:: DATA EXTRACTS ::

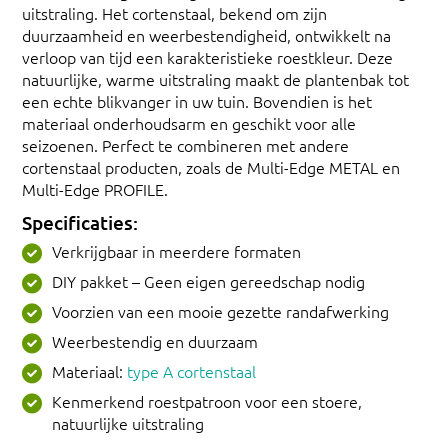
uitstraling. Het cortenstaal, bekend om zijn
duurzaamheid en weerbestendigheid, ontwikkelt na
verloop van tijd een karakteristieke roestkleur. Deze
natuurlijke, warme uitstraling maakt de plantenbak tot
een echte blikvanger in uw tuin. Bovendien is het
materiaal onderhoudsarm en geschikt voor alle
seizoenen. Perfect te combineren met andere
cortenstaal producten, zoals de Multi-Edge METAL en
Multi-Edge PROFILE.
Specificaties:
Verkrijgbaar in meerdere formaten
DIY pakket – Geen eigen gereedschap nodig
Voorzien van een mooie gezette randafwerking
Weerbestendig en duurzaam
Materiaal:
type A cortenstaal
Kenmerkend roestpatroon voor een stoere,
natuurlijke uitstraling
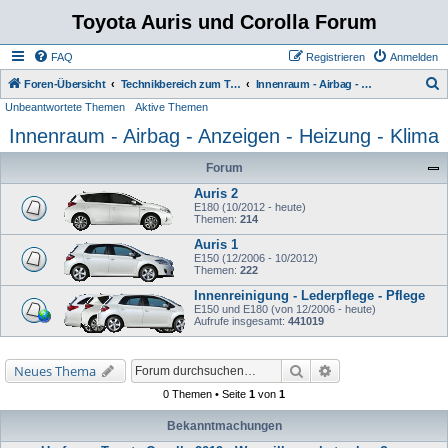
Toyota Auris und Corolla Forum
FAQ
Registrieren
Anmelden
S
Foren-Übersicht
Technikbereich zum Toyota Auris
Innenraum - Airbag - Anzeigen - Heizung - Klima
Unbeantwortete Themen
Aktive Themen
u
Innenraum - Airbag - Anzeigen - Heizung - Klima
c
h
Forum
e
Auris 2
E180 (10/2012 - heute)
Themen:
214
Auris 1
E150 (12/2006 - 10/2012)
Themen:
222
Innenreinigung - Lederpflege - Pflege
E150 und E180 (von 12/2006 - heute)
Aufrufe insgesamt:
441019
Suche
Erweiterte Suche
Neues Thema
0 Themen • Seite
1
von
1
Bekanntmachungen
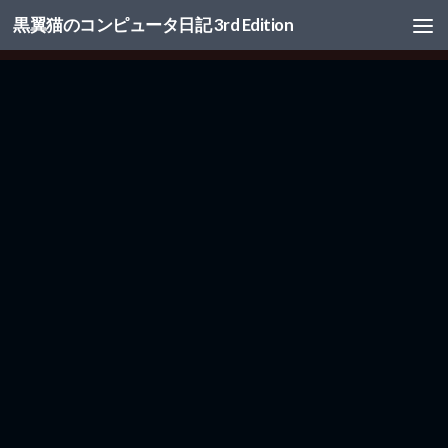
黒翼猫のコンピュータ日記 3rd Edition
コンテンツへスキップ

:::

TASK DETAILS =
Give the data again word for word, without images.

ANSWER TO THE EXERCISE =
uitstraling. Het cortenstaal, bekend om zijn
duurzaamheid en weerbestendigheid, ontwikkelt na
verloop van tijd een karakteristieke roestkleur. Deze
natuurlijke, warme uitstraling maakt de plantenbak tot
een echte blikvanger in uw tuin. Bovendien is het
materiaal onderhoudsarm en geschikt voor alle
seizoenen. Perfect te combineren met andere
cortenstaal producten, zoals de Multi-Edge METAL en
Multi-Edge PROFILE.
Specificaties:
Verkrijgbaar in meerdere formaten
DIY pakket – Geen eigen gereedschap nodig
Voorzien van een mooie gezette randafwerking
Weerbestendig en duurzaam
Materiaal:
type A cortenstaal
Kenmerkend roestpatroon voor een stoere,
natuurlijke uitstraling
Toyota Auris und Corolla Forum
FAQ
Registrieren
Anmelden
S
Foren-Übersicht
Technikbereich zum Toyota Auris
Innenraum - Airbag - Anzeigen - Heizung - Klima
Unbeantwortete Themen
Aktive Themen
u
Innenraum - Airbag - Anzeigen - Heizung - Klima
c
h
Forum
e
Auris 2
E180 (10/2012 - heute)
Themen:
214
Auris 1
E150 (12/2006 - 10/2012)
Themen:
222
Innenreinigung - Lederpflege - Pflege
E150 und E180 (von 12/2006 - heute)
Aufrufe insgesamt:
441019
Suche
Erweiterte Suche
Neues Thema
0 Themen • Seite
1
von
1
Bekanntmachungen
黒翼猫のコンピュータ日記 3rd Edition
コンテンツへスキップ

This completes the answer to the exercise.